The Ruined Elegance
In her new collection, Fiona Sze-Lorrain offers a nuanced yet dynamic vision of humanity marked by perils, surprises, and the transcendence of a "ruined elegance." Through an intercultural journey that traces lives, encounters, exiles, and memories from France, America, and Asia, the poet explores a rich array of historical and literary allusions to European masters, Asian sources, and American influences. With candor and humor, each lyrical foray is sensitive to silence and experience: "I want to honor / the invisible. I'll use the fog to see white peaches." There are haunting narratives from a World War II concentration camp, the Stalinist Terror, and a persecuted Tibet during the Cultural Revolution. There are also poems that take as their point of departure writings, paintings, sketches, photographs, and music by Gu Cheng, Giorgio Caproni, Bonnard, Hiroshige, Gao Xingjian, Kertész, and Debussy, among others. Grounded in the sensual, these poems probe existential questionings through inspirations from nature and the impermanent earth.
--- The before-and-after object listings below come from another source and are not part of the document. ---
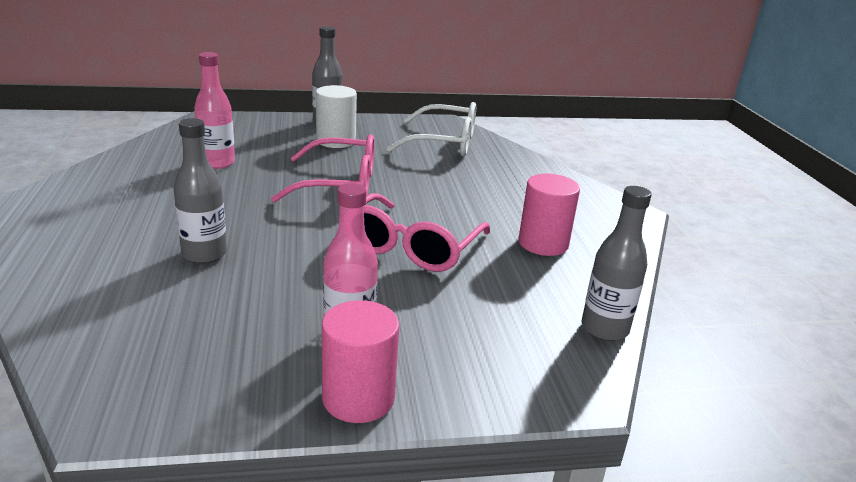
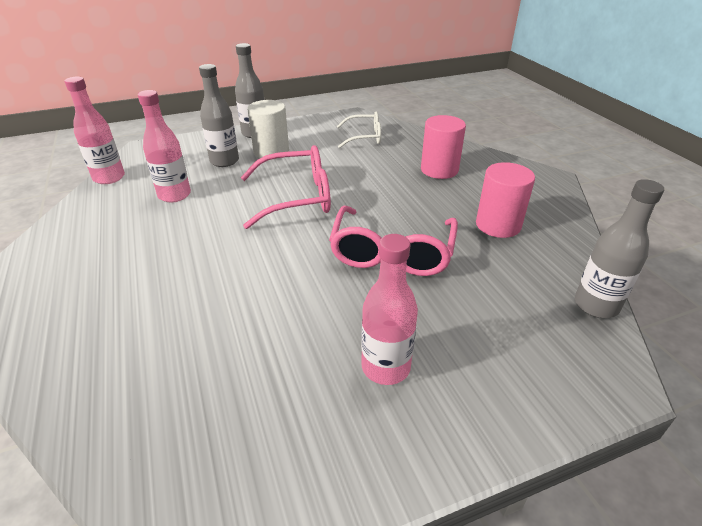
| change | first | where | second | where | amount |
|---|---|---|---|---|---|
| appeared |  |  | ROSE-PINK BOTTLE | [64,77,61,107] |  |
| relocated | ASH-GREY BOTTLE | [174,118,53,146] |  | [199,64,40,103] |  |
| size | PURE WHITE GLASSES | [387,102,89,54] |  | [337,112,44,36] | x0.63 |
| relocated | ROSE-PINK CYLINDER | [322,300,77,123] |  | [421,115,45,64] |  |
Described by the Los Angeles Review of Books as "a high lyricist who refuses to resort to mere lyricism in order to articulate her experience," Sze-Lorrain renews her faith in music and poetic language by addressing the opposing aesthetics of "ruins" and "elegance," and how the experience of both defies judgment.
Fiona Sze-Lorrain is a poet, literary translator, editor, and zheng harpist. The author of two previous books of poetry in English, My Funeral Gondola and Water the Moon, she also writes and translates in French and Chinese. She lives in Paris.